It’s a fair old trek to Thornham Beach, but you won’t mind one little bit. Passing through a bucolic landscape of saltmarshes and creeks on one side and grazing marshes on the other, clambering through an expanse of grassy dunes and finally arriving at the fine sandy beach, is an absolute joy.
Before you even start your journey, the area around Thornham Old Harbour itself is blissful. Small boats are moored up at weathered jetties along the creek, with halcyon views inland to the village and across the marshes towards Titchwell. Children fish for crabs off the little bridge across the creek and mess around in the water. Adults just sit quietly here and there, taking in the beauty in stunned reverence.
To reach Thornham Beach you take the Norfolk Coast Path from Staithe Lane along a raised bank separating the saline marshes from the freshwater grazing land. It’s a hard, level, well maintained surface, with wild flowers along the margins and benches at well-chosen points along the way. You could simply walk the length of the path and return, stopping to admire the views, and still have a thoroughly enchanting time without ever visiting the beach.
About 300m before you reach the beach the path narrows and becomes slightly overgrown, and the surface changes to an uneven boardwalk. For the last 150m you part ways with the Norfolk Coast Path which heads off westwards through the pinewoods of Holme Dunes. Sandy trails continue northward through the hilly, grassy dunes, finally emerging at the beach itself.
At high tide Thornham Beach is just a small section that extends from the dunes in an easterly direction to a sandy spit. At low tide the exposed sand extends across Harbour Channel all the way to Titchwell Beach, around 3km (1.9mi) away, but the eastward end of the beach can only be reliably accessed from the RSPB reserve at Titchwell.
Heading west takes you onto the much longer stretch of Holme Beach, past the bird watching hub of the Norfolk Wildlife Trust centre.
The beach is sandy and shallow, with gaps in the dunes providing privacy and shelter. It’s great for dog walking, with no restrictions, although dogs should be kept clear of roped-off areas protecting nesting birds.
Gulls and other birds rest in large numbers on exposed and isolated patches of sand as the tide rises and falls, taking advantage of the remoteness and absence of human activity.
There are no facilities here, and that’s as it should be.

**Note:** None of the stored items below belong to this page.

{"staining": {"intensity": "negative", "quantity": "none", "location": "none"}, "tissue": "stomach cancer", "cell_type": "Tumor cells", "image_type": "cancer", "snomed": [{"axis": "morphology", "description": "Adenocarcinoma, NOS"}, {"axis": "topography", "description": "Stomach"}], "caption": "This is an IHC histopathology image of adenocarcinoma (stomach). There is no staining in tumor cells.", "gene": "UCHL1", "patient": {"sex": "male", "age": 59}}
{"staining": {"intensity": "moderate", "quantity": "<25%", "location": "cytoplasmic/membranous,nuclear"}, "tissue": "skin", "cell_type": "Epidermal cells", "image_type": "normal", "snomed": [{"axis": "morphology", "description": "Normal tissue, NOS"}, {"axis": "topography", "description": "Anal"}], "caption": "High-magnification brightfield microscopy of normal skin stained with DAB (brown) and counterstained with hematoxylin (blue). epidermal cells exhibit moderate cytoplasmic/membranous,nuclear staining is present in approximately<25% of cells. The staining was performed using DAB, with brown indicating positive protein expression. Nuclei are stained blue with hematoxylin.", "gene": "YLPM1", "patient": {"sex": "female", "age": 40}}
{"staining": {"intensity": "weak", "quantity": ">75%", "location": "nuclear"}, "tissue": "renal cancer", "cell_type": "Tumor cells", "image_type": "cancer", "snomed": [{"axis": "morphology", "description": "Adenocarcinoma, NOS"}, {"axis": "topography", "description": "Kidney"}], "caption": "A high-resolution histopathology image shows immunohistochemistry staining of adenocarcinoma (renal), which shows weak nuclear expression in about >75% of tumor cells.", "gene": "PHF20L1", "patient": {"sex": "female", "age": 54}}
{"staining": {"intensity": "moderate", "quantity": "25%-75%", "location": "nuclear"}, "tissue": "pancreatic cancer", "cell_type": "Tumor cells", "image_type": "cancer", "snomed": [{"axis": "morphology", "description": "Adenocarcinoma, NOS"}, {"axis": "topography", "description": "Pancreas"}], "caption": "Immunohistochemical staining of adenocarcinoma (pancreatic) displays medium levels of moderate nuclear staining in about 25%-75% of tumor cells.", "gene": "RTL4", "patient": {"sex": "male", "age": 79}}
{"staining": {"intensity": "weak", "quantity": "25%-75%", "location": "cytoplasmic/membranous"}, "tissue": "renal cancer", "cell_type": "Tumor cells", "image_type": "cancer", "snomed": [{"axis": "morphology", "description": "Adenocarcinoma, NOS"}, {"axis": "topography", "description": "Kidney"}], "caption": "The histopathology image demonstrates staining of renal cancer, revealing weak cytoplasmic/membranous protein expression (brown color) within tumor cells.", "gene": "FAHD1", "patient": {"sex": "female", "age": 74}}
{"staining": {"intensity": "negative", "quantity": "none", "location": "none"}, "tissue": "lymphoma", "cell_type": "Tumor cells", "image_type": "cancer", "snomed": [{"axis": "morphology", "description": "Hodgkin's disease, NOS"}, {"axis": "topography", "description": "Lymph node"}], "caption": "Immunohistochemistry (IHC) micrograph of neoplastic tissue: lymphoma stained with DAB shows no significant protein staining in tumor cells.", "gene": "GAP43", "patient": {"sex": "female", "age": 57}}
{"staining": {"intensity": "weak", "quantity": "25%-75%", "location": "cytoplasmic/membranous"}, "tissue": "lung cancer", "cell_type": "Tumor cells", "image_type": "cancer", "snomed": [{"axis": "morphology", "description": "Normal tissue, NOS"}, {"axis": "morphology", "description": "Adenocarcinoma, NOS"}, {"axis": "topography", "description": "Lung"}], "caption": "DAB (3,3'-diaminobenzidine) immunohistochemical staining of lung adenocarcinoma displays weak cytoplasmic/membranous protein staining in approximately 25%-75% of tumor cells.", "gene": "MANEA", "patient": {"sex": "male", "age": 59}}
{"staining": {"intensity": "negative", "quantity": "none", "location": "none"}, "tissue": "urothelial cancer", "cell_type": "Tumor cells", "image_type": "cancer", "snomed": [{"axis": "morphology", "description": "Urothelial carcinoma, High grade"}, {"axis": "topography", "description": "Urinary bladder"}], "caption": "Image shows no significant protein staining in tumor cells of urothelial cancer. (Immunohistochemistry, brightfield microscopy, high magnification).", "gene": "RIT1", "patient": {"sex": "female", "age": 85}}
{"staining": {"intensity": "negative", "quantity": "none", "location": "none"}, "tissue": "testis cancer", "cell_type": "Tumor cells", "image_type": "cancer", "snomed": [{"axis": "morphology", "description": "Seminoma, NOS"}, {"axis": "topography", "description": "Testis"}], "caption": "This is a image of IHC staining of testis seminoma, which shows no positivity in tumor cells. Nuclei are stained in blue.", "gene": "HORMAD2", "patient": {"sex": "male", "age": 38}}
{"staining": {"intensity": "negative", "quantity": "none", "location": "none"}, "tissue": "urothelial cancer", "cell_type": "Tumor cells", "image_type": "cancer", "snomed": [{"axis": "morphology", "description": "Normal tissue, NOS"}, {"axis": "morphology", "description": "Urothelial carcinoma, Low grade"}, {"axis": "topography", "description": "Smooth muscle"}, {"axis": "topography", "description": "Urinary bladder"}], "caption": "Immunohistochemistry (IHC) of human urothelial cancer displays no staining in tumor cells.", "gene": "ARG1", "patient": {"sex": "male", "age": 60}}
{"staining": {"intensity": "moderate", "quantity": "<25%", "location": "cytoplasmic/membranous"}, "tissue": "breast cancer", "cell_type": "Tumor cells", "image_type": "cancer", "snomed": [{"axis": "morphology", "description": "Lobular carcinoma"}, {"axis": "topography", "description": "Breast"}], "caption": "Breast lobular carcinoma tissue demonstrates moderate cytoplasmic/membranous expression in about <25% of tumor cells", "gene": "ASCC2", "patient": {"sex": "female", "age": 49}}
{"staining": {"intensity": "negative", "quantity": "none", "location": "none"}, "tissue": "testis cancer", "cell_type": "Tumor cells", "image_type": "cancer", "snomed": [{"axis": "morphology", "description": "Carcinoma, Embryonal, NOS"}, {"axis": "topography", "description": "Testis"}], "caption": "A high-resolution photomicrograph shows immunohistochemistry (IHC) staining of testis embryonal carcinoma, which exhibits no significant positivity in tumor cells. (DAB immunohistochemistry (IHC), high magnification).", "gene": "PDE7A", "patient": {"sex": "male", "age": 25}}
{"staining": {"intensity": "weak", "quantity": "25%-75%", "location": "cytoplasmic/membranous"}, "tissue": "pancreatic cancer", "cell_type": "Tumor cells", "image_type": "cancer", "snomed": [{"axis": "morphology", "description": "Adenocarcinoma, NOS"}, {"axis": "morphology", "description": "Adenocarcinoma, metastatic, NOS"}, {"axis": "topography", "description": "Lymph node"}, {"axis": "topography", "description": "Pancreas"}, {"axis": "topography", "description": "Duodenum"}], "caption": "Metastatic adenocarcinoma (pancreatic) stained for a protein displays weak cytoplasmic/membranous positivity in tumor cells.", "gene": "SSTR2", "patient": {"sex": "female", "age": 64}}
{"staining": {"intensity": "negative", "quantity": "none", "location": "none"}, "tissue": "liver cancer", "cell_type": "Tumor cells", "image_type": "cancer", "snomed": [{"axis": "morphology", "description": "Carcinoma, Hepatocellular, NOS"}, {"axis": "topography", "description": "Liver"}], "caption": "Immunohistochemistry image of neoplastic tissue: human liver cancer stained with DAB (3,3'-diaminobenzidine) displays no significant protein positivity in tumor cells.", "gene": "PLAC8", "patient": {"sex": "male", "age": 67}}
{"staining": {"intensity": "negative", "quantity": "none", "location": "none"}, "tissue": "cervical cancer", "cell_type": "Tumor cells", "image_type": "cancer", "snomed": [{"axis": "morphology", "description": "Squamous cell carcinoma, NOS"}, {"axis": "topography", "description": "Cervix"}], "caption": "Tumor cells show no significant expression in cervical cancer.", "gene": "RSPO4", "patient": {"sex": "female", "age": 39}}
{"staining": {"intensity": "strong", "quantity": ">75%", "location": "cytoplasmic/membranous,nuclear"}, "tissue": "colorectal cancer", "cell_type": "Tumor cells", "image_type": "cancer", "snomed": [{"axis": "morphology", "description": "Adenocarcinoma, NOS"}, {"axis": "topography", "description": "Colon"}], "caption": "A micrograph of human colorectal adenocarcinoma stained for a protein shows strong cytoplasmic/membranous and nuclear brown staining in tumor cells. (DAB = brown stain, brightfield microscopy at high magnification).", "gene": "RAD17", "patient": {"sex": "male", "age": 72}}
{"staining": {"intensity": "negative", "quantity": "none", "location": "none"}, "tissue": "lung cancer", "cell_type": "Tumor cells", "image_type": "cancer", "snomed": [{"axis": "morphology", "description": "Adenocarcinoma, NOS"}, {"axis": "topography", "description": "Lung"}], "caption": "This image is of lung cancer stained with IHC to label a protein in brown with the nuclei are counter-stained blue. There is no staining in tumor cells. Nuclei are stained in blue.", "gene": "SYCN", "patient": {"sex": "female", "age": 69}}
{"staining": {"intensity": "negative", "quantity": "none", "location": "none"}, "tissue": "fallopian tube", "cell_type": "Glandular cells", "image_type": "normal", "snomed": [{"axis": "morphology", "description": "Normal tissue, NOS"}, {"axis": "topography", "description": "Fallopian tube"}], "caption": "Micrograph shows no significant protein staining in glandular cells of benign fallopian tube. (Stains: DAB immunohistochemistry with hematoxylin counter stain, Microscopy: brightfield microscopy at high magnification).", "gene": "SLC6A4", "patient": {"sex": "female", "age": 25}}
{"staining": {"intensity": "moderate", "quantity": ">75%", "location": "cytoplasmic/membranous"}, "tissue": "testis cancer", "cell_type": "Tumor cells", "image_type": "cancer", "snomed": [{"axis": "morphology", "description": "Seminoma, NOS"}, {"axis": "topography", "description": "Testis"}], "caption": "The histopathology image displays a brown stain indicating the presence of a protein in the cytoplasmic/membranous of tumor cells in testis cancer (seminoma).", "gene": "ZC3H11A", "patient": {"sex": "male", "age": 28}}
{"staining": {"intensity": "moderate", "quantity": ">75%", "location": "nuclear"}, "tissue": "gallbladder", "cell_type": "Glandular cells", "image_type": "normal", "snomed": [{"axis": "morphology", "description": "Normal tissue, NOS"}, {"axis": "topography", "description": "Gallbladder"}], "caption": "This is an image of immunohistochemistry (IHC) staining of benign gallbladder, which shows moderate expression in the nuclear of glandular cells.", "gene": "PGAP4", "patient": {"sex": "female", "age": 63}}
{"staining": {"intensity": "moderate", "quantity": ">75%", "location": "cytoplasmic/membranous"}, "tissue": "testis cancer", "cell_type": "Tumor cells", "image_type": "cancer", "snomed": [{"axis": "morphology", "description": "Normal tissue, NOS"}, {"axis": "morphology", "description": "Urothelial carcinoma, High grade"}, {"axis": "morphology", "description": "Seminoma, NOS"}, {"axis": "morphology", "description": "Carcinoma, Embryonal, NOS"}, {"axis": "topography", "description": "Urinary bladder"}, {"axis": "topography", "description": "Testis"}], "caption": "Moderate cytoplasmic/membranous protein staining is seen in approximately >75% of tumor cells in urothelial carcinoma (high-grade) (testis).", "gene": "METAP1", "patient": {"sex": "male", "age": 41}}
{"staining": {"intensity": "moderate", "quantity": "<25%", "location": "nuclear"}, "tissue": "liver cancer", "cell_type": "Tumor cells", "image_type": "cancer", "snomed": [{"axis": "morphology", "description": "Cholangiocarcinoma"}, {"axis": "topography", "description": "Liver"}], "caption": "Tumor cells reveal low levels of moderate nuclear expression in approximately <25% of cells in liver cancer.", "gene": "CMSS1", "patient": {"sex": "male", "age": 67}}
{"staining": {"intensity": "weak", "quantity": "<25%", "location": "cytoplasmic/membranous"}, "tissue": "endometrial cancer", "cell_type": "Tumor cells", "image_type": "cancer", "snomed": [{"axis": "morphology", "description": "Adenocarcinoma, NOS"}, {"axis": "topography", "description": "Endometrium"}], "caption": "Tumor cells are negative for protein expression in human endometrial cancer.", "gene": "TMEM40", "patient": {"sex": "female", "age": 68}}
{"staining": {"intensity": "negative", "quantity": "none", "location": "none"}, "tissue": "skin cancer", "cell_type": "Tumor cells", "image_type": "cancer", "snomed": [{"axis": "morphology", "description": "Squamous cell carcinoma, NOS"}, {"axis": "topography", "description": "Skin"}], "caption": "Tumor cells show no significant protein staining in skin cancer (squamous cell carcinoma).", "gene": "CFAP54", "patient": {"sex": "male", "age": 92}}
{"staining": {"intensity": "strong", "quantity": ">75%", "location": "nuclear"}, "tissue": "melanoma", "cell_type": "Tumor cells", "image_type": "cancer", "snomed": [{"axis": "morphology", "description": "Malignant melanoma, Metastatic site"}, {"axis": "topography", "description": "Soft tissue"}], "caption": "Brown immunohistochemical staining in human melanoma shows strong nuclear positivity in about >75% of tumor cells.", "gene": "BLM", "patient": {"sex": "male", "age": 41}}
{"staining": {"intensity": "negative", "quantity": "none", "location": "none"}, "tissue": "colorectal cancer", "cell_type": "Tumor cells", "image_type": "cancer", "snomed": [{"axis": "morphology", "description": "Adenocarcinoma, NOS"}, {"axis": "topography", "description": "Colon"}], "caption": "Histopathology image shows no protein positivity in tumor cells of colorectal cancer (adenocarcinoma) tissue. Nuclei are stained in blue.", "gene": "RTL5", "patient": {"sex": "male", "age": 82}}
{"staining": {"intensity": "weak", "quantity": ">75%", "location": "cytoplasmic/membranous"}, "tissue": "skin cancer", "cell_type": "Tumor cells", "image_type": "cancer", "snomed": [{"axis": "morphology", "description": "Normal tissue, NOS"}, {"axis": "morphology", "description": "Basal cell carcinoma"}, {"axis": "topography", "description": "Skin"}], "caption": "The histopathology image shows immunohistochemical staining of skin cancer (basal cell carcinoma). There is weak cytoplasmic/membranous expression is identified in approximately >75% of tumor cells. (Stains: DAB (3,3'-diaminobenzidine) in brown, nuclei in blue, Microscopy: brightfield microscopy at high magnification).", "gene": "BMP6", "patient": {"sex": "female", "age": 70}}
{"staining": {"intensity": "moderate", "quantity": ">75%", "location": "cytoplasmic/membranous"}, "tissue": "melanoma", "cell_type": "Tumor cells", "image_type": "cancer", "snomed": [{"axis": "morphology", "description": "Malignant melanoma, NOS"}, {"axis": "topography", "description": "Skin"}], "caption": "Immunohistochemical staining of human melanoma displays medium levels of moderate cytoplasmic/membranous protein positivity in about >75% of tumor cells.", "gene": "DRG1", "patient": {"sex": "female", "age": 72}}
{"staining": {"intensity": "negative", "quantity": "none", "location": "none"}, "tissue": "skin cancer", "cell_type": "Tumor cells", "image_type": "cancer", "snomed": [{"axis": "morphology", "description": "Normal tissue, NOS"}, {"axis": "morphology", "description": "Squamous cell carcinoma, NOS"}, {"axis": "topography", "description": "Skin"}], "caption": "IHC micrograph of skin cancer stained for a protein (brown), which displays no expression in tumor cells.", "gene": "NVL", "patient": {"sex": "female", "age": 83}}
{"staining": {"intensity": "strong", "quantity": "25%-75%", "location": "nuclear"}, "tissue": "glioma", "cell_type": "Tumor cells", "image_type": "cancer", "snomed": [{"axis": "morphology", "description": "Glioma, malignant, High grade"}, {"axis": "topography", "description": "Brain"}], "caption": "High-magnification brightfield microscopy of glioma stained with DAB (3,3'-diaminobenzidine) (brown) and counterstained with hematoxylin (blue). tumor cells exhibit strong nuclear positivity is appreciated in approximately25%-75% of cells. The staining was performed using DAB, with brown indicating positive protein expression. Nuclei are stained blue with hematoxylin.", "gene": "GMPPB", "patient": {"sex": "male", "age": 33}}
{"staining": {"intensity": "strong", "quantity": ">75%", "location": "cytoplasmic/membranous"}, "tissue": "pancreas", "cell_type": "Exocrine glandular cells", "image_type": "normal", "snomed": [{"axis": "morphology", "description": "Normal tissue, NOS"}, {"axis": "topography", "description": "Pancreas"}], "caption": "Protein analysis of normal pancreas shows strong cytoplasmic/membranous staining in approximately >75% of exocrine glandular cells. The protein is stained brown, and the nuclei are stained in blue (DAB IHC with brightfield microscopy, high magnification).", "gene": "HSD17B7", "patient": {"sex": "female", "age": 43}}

Thornham Beach is simply perfect – wild, remote and beautiful.
The closest parking to Thornham Beach is at the end of Staithe Lane, at Thornham Old Harbour. There’s a small car park which can accommodate perhaps ten cars, but there’s room for a few more cars at the end of the lane and along the side of the road.
Postcode: PE36 6NL
There’s parking for a further 20 or so cars half way down Staithe Lane, at the point where the Norfolk Coast Path intersects the road.
The nearest bus service to Thornham Beach is the 36 Coastliner, although in this case “near” is a relative term.
The closest stop is located the Post Office, on the A149 coast road, which runs through Thornham village and also serves as Thornham High Street.
The total distance from the bus stop to Thornham Beach is approximately 2.5km (1.5mi) via Staithe Lane and the Norfolk Coast Path.
More info: Visiting By Bus, lynxbus.co.uk
There are no facilities at Thornham Beach.
Thornham Beach is dog friendly, with no restrictions.
Areas of dune may be roped off at certain times of year to protect nesting birds.
No lifeguard service at any time of year.